Prezydent Ukrainy Wołodymyr Zełenski oskarżył Rosję o „barbarzyństwo” po ataku rakietowym na port w Odessie. Przełomowa umowa o wznowieniu ukraińskiego eksportu zboża – podpisana na kilka godzin przed atakiem – teraz wisi na włosku.
Moskwa nie skomentowała ataku, a Kijów poinformował, że wciąż trwają przygotowania do wznowienia eksportu zboża, pomimo pozornego naruszenia. Ale w sobotę prezydent Zełenski powiedział, że ilustruje to, jak nie można ufać Moskwie, że dotrzyma umowy. Poprzysiągł zrobić wszystko, co możliwe, aby w przyszłości pozyskać systemy obrony przeciwlotniczej zdolne do zestrzeliwania takich pocisków w przyszłości.
Ukraina jest dużym eksporterem zboża, ale z powodu wojny w jej portach uwięzionych jest około 20 mln ton zboża, których nie mogą opuścić z powodu sił rosyjskich. Doprowadziło to do niedoborów żywności i wzrostu cen w całej Afryce, która zazwyczaj jest zależna od Ukrainy i Rosji, jeśli chodzi o pszenicę.
Zgodnie z piątkowym porozumieniem Rosja zgodziła się nie atakować portów, gdy transport zboża był w drodze. Jednak zaledwie kilka godzin po podpisaniu umowy, według południowego centrum dowodzenia ukraińskiego wojska, dwa pociski Kalibr uderzyły w port w Odessie. Dodał, że kolejne dwa pociski zostały zestrzelone przez systemy obrony powietrznej.
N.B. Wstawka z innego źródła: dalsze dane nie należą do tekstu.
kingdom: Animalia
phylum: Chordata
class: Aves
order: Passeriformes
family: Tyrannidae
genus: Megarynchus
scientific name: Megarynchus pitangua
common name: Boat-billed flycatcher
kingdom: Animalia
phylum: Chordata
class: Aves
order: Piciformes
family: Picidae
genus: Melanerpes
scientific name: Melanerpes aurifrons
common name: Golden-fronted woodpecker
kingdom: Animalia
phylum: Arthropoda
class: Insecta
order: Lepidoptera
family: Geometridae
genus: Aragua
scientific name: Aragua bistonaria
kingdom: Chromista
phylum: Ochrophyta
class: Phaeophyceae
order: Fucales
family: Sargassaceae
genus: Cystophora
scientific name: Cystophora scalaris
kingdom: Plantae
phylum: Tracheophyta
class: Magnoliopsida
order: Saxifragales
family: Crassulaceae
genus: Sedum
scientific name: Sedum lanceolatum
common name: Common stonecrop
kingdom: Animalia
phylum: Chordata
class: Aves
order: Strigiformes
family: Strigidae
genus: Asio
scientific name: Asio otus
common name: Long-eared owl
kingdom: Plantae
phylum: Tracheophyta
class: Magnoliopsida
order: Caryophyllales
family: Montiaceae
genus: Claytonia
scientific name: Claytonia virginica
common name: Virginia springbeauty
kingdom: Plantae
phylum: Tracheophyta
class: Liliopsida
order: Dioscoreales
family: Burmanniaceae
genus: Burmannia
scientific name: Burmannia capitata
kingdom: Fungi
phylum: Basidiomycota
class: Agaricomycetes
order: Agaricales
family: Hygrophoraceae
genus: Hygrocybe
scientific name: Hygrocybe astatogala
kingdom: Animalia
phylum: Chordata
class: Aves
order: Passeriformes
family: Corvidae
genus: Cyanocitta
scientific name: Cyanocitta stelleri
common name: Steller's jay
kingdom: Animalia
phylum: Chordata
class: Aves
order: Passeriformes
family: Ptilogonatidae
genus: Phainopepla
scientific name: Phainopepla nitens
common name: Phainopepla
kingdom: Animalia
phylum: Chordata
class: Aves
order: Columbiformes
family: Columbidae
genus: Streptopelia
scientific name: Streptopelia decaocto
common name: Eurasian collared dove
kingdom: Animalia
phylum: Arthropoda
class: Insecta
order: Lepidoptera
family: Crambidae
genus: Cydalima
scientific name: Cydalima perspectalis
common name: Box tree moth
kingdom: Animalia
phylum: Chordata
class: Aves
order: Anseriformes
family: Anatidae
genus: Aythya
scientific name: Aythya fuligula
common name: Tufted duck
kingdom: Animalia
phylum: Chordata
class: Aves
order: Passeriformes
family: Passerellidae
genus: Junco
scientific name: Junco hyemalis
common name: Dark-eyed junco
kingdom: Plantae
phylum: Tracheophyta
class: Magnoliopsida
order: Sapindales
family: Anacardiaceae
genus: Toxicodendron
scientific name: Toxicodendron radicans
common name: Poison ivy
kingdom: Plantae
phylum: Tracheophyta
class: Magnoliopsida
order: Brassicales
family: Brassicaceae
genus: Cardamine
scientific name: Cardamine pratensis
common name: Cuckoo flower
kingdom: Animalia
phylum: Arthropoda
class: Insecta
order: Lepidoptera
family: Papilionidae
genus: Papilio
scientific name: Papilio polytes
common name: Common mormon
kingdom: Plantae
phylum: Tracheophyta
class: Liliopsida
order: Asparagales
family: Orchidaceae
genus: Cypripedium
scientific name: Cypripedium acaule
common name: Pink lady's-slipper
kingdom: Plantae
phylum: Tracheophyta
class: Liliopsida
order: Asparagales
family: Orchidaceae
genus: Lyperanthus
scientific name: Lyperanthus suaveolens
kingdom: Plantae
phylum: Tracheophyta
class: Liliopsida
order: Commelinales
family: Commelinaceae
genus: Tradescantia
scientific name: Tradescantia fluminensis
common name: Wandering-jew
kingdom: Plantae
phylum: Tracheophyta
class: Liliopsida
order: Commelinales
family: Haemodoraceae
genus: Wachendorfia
Uderzenie nie spowodowało znaczących szkód w porcie, podało centrum dowodzenia. Atak został powszechnie potępiony. Sekretarz stanu USA Antony Blinken oskarżył Rosję o pogłębianie światowego kryzysu żywnościowego i powiedział, że atak poddaje „poważne wątpliwości” w wiarygodność zaangażowania Rosji w pakt.